In the records below, how many lines hold the string "farklı"? Give only the number.
□ □ □ □
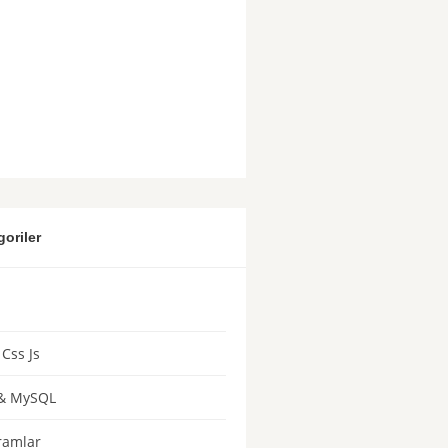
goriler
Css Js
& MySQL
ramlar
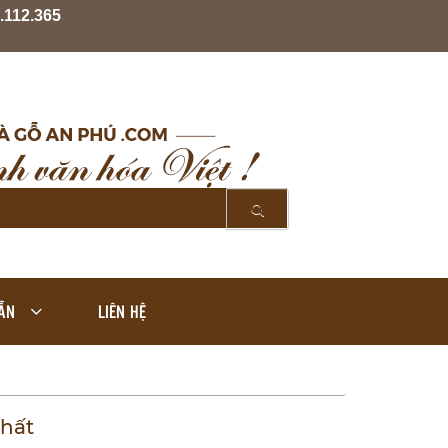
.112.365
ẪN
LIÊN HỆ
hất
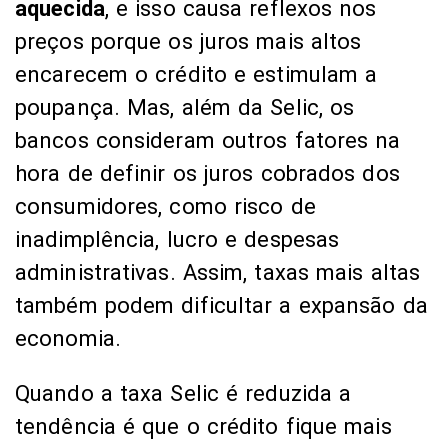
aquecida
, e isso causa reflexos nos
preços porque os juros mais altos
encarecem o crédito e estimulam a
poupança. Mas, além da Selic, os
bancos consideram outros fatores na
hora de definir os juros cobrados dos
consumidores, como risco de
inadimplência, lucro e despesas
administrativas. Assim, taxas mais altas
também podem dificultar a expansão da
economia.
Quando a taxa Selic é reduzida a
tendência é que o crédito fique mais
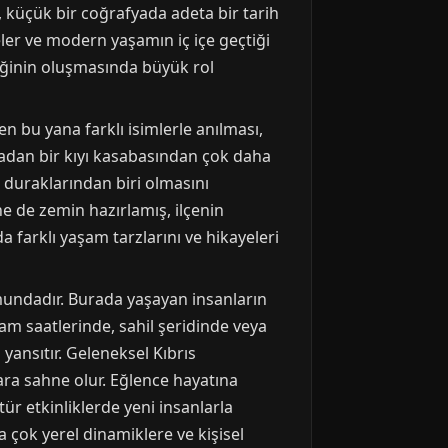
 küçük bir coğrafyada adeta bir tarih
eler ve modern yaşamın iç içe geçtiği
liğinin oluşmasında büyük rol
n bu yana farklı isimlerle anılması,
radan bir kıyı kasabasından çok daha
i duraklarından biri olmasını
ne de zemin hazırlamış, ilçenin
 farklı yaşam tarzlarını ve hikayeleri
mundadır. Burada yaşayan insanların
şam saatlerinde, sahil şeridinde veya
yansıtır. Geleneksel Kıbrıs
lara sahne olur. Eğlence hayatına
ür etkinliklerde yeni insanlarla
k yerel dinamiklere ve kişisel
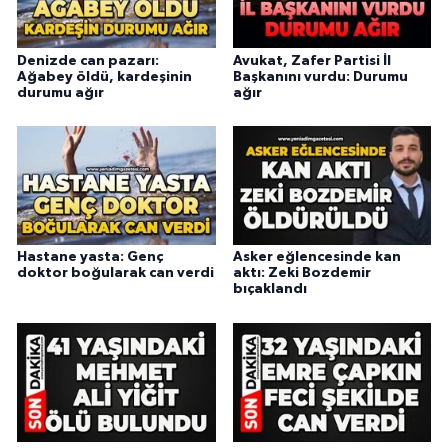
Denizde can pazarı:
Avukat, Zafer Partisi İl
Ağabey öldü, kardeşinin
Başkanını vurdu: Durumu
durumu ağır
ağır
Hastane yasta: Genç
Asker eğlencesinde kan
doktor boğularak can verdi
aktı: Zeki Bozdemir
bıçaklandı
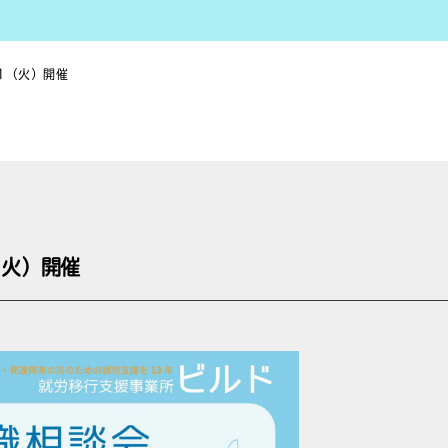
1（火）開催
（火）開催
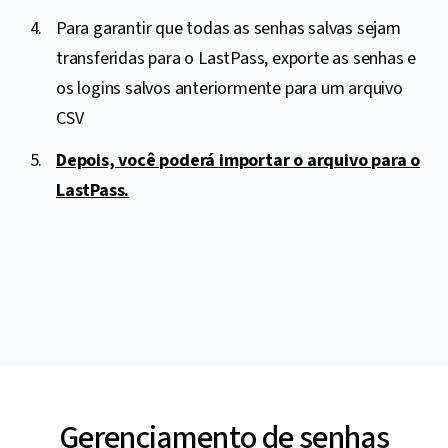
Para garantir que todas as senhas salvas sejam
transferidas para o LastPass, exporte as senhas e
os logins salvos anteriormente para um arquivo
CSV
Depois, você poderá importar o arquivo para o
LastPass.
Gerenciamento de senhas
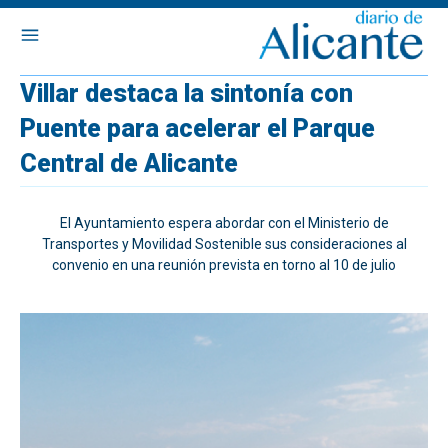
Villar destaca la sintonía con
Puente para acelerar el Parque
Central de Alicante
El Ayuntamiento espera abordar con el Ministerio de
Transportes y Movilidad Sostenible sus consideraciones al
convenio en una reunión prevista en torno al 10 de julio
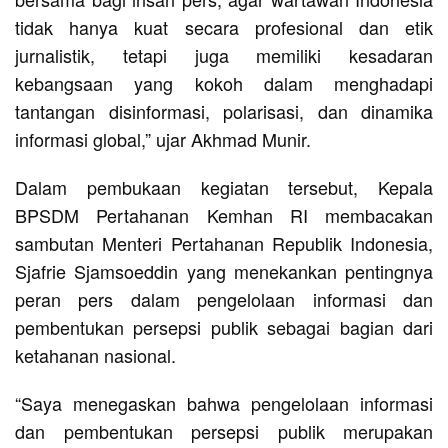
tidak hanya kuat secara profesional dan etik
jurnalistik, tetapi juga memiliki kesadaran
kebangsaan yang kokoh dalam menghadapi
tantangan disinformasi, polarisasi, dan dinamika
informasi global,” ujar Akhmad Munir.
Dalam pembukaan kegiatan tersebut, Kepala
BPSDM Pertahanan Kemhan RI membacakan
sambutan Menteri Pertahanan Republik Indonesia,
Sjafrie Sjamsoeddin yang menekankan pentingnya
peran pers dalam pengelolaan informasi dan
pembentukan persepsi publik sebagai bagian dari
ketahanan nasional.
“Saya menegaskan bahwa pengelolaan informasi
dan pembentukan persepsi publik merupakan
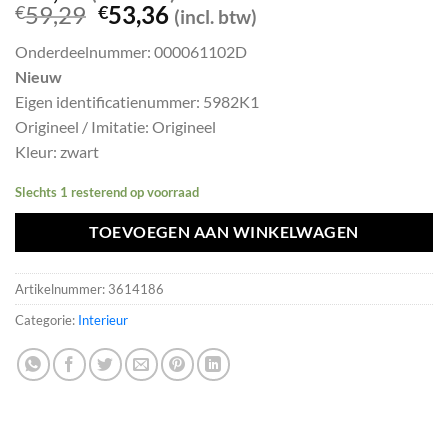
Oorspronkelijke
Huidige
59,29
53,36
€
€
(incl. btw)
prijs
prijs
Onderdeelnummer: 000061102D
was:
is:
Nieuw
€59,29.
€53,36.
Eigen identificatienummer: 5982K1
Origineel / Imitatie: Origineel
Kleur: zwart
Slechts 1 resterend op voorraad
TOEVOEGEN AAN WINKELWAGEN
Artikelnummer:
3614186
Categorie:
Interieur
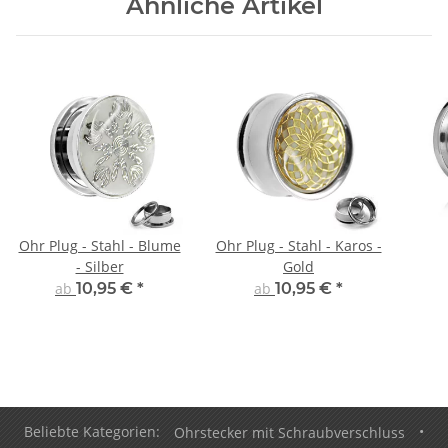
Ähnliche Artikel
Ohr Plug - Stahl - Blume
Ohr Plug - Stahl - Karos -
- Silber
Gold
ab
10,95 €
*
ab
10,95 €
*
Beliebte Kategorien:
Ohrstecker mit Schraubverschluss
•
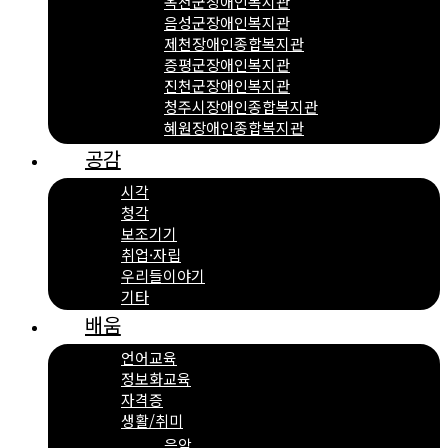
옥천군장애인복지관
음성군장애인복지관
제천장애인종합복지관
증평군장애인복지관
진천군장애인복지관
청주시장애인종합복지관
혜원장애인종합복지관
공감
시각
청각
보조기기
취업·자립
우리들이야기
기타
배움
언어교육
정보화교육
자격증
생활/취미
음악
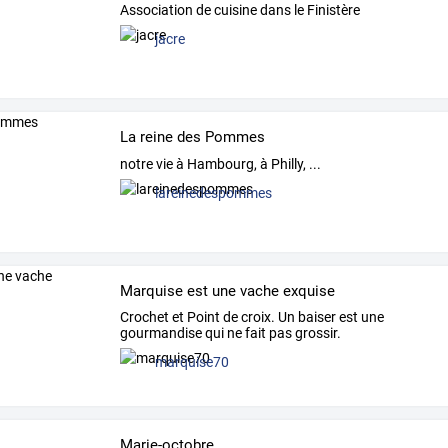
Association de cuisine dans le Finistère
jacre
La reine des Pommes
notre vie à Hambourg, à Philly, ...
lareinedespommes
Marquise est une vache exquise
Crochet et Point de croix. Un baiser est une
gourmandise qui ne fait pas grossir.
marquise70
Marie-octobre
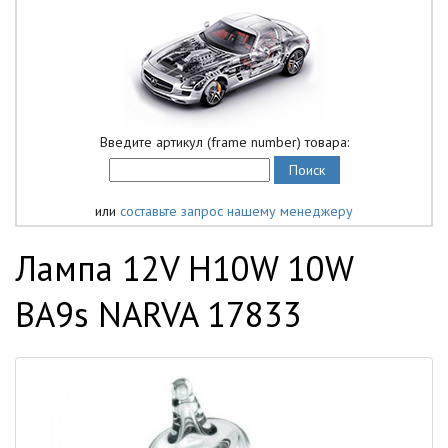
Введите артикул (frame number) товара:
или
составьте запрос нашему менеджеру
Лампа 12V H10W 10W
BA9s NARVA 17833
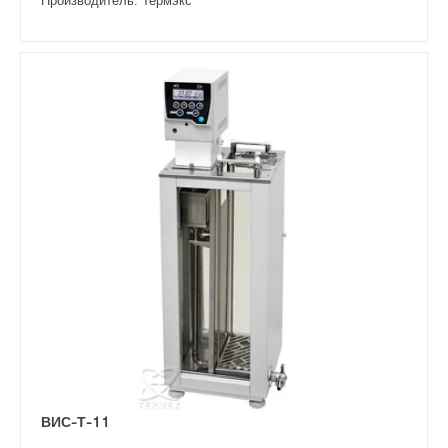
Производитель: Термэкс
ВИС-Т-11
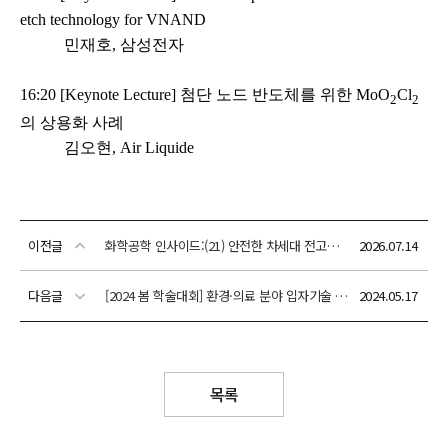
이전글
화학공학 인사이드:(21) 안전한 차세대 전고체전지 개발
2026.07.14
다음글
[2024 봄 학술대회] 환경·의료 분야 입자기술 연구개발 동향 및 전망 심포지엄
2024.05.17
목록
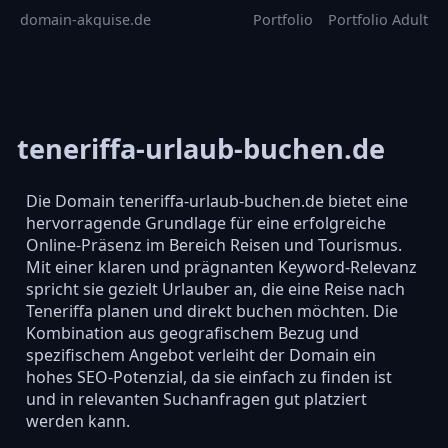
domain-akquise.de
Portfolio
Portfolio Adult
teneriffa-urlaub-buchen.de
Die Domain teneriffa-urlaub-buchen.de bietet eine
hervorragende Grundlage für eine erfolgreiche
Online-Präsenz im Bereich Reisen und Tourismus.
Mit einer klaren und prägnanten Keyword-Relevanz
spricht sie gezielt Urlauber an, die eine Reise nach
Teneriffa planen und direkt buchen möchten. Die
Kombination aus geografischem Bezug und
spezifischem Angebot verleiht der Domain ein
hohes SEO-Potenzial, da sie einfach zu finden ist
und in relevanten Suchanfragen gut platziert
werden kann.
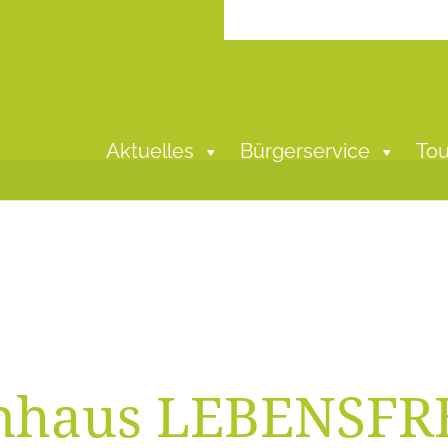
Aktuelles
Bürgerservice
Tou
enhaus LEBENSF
□ □ □ □
• WRITTEN RESPONSE
2